Тут уместно упрекнуть последнего Российского царя Николая II, который, как известно, был не очень умным царём, и во многом обе революции, как Февральская, так и Октябрьская, обязаны его убогому правлению. Одна из его серьёзных ошибок – это то, что он не разглядел необходимость, а значит и не осуществил (а может просто не хотел?) освобождение еврейского народа от черты оседлости, да и с еврейскими погромами, в первую очередь, на Украине, боролся «спустя рукава», всё больше для вида. Если не из моральных соображений, то, хотя бы, из понимания потенциала еврейского народа, ему следовало дать эту свободу и, таким образом, включить потенциал еврейского народа на пользу России, а не во вред, как это произошло на самом деле. В отличие от царя, большевики «просекли» революционные настроения и потенциал еврейского населения России и прекрасно использовали их в своих целях, пообещав ему полную свободу на место проживания. Обещание это они немедленно провели в жизнь, после чего еврейская молодёжь «хлынула» в большие города, в первую очередь, в Москву и Ленинград. По этой причине еврейское население России безоговорочно поддержало большевиков, а затем сыграло существенную роль во всех без исключения сферах государства.

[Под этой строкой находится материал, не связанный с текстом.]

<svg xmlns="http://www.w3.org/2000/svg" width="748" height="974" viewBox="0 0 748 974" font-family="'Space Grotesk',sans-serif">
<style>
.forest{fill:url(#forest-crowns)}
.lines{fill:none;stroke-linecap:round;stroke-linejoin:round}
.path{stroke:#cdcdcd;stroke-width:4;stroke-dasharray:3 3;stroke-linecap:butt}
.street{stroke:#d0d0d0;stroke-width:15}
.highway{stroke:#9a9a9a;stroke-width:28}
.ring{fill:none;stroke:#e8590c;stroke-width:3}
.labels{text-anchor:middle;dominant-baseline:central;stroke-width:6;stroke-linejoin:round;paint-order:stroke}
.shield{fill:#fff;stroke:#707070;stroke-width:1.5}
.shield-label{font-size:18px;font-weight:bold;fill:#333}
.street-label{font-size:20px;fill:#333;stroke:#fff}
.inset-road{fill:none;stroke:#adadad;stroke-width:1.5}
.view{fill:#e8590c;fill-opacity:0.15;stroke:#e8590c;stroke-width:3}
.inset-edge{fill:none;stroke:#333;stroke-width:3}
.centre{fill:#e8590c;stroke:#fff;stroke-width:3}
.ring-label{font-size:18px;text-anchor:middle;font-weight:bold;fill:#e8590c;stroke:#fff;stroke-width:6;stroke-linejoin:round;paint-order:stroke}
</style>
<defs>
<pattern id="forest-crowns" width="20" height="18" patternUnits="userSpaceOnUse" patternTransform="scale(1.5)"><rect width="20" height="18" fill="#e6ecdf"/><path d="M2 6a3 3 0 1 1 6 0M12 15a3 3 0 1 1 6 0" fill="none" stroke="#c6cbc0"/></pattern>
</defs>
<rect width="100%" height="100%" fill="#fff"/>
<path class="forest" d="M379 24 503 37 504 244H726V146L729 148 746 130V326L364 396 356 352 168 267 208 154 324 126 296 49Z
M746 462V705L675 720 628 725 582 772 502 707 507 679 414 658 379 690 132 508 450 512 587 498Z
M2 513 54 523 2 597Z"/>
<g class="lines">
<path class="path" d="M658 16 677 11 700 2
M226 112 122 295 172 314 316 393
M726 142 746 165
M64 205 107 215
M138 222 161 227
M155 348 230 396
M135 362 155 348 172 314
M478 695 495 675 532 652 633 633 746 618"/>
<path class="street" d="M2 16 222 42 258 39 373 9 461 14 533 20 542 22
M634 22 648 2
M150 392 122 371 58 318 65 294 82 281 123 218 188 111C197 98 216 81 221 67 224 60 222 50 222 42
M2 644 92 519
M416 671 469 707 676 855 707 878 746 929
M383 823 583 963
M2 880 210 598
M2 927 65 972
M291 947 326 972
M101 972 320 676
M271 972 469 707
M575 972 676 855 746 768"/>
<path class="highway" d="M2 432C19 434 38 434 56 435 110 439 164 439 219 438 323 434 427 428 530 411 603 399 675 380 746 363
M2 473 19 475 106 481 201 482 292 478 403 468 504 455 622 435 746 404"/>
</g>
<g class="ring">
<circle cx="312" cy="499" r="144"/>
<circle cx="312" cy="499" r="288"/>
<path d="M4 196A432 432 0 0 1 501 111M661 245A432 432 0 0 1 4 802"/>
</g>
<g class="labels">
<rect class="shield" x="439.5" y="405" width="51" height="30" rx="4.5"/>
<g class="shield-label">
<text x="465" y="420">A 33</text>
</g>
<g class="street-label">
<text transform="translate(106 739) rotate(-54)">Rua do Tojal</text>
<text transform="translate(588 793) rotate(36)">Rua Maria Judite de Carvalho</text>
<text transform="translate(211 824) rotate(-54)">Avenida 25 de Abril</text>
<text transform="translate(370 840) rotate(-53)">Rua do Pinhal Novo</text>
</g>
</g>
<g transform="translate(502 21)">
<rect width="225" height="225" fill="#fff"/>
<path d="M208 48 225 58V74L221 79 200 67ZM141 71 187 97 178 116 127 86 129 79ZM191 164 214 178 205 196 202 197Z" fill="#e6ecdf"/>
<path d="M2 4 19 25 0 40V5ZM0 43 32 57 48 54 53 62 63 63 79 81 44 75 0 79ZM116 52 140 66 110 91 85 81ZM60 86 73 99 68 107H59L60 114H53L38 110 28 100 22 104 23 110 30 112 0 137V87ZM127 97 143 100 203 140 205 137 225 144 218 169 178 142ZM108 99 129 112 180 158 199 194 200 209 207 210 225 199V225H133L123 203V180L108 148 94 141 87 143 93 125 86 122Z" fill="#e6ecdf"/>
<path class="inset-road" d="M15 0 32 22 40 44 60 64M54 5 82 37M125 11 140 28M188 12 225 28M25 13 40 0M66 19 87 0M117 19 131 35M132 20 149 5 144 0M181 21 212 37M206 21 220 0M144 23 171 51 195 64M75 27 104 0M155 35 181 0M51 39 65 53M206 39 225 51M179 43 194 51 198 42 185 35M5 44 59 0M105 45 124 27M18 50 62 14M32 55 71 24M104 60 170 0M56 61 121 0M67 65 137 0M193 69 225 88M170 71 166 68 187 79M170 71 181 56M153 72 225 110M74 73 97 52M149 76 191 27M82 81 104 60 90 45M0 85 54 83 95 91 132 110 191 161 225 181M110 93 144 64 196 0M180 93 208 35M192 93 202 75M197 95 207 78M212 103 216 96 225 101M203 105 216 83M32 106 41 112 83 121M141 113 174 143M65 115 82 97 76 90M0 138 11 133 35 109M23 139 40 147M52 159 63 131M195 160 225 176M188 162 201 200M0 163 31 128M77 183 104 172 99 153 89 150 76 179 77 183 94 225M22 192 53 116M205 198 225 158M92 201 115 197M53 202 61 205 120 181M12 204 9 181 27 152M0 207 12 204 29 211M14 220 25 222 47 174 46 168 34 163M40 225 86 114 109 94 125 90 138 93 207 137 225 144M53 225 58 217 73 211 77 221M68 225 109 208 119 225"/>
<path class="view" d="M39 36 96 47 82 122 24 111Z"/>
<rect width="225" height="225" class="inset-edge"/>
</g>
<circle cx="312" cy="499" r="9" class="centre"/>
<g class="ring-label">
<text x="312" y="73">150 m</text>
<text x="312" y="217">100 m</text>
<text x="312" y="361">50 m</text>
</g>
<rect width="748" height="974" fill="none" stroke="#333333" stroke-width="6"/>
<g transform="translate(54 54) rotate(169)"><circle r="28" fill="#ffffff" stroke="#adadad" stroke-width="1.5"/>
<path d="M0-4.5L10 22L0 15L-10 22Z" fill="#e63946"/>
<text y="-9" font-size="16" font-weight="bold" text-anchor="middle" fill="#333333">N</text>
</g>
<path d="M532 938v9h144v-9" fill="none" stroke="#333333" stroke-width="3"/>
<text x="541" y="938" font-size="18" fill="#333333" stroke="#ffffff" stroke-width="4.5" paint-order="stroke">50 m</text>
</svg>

Если бы царь повёл себя иначе в «еврейском вопросе», очень может быть, что никакой революции и не было бы. Вот так народы расплачиваются за тупость своих правителей.
Для сравнения напрашивается другой исторический пример, который имел место в США в начале 60-х годов прошлого века, когда президент Кеннеди инициировал десегрегацию негритянского населения Америки и тем самым погасил тлеющий огонь назревающей гражданской войны. Очевидно, что Кеннеди поплатился своей жизнью за эту инициативу, но, вне всякого сомнения, спас свою страну от катаклизма.

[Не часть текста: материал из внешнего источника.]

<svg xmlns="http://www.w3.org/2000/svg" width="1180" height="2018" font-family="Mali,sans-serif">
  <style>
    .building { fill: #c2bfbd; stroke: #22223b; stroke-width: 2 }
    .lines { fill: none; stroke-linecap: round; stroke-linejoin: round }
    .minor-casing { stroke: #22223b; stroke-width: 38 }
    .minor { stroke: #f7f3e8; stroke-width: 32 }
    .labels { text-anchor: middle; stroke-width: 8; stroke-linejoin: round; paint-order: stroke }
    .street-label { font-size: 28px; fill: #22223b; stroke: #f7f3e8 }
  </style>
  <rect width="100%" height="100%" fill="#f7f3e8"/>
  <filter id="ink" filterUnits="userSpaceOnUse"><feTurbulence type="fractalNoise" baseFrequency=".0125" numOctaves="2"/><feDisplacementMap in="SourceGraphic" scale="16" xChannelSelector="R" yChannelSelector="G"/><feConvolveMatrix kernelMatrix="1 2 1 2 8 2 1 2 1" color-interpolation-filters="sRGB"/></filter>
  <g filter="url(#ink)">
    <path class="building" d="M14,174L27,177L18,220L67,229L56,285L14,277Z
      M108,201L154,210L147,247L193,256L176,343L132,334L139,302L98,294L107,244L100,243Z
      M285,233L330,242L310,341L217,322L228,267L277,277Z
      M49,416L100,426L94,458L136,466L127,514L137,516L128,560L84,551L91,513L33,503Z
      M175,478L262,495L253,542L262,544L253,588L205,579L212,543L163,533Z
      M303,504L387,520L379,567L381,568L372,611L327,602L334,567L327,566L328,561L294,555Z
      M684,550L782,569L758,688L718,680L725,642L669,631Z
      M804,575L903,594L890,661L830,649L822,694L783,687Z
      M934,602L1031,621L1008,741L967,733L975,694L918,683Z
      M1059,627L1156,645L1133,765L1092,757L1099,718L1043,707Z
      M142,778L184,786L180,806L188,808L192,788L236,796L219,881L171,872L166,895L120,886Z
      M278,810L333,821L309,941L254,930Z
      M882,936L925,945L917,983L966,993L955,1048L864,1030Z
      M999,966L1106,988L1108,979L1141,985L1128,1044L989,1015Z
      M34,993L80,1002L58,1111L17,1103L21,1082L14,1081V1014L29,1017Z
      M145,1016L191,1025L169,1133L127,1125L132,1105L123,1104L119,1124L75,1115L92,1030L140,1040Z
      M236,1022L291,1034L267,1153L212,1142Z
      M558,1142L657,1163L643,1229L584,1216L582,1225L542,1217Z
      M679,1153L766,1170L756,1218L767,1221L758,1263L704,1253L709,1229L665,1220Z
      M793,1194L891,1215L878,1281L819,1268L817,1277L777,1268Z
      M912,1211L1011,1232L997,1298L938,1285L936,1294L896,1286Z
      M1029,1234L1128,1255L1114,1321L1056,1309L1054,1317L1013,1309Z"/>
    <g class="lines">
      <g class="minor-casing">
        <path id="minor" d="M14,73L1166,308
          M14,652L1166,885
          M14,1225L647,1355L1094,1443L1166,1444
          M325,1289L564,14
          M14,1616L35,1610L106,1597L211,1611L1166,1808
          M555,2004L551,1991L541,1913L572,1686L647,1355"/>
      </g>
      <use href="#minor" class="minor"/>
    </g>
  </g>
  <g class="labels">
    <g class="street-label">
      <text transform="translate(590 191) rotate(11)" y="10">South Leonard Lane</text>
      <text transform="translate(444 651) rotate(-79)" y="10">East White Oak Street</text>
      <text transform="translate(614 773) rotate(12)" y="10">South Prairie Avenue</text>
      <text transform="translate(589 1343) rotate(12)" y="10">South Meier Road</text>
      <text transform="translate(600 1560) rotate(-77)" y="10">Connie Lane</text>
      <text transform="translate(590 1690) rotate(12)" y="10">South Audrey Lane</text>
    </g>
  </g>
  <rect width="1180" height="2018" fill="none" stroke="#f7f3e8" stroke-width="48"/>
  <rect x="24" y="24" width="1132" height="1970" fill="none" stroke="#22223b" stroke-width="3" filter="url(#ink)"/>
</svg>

Однако вернёмся к рассказу о моём отце. В первые же дни войны он оказался на передовой линии Ленинградского фронта в чине старшего сержанта, но пробыл там чуть более двух месяцев. Уже 6 сентября 1941 года во время очередного боя под Лугой (Ленинградская область), когда он, прищурив левый глаз, правым брал на мушку приглянувшегося ему немца, пуля от ружья другого немца, а может и того самого, точнёхонько попала ему в левый прищуренный глаз и прошла на вылет через левую щеку. Естественно, он тут же потерял сознание. Он не помнит сколько времени был без сознания, но достаточно долго, а когда оно к нему вернулось, фронт был уже далеко на востоке. Первое что он сделал, это закопал все свои документы, среди которых был партбилет и всё, что могло выдать его еврейское происхождение. Читателю уже должно быть ясно, что таким образом он очутился в немецком плену. В этой ситуации важно, что ему не пришлось менять своё имя – оно было, в отличие от моего, вполне благозвучным даже и для немцев – Борис Григорьевич Гилютин. Ну а что касается национальности, то немцам он представился белорусом, что было естественно, т. к. место его рождения – город Могилёв в Белорусской ССР. Тот факт, что он остался полностью под своим именем, сыграло очень важную роль в положении пленного. Ведь одновременно с ним в плен попало много солдат и офицеров из его военной части. Если бы он поменял имя, то с большой вероятностью, кто-нибудь из сослуживцев его части мог об этом доложить немцам (известно, что такие факты имели место), что неизбежно привело бы к его допросам с большим пристрастием, чем остальных. По словам отца был случай, когда один украинец из его части стал приставать к нему, чтобы он сознался перед немцами, что еврей, но несколько других пригрозили ему убийством, если тот донесёт на отца.
Так началась его почти 4-летняя жизнь в немецком плену. Сначала он попал в немецкий госпиталь, где немецкий хирург сделал ему операцию на прострелянном глазу, т. е. вычистил ему глазное отверстие и наложил повязку. Тут следует отметить, как много раз ему повезло в эти дни:
Во-первых, он попал в плен в самые первые месяцы войны, когда немецкие фронтовые госпитали ещё не были заполнены своими солдатами; в те дни фронт двигался на восток по советской территории с огромной скоростью, а раненых немецких солдат было ещё мало. Если бы это произошло с ним значительно позже по времени, мало вероятно, что немецкому госпиталю было бы дело и время до моего отца.
Во-вторых, его ранение было на голове, что не потребовало его раздевания до гола во время операции – ведь он был из г. Могилёва, где всем без исключения еврейским мальчикам делали обрезание.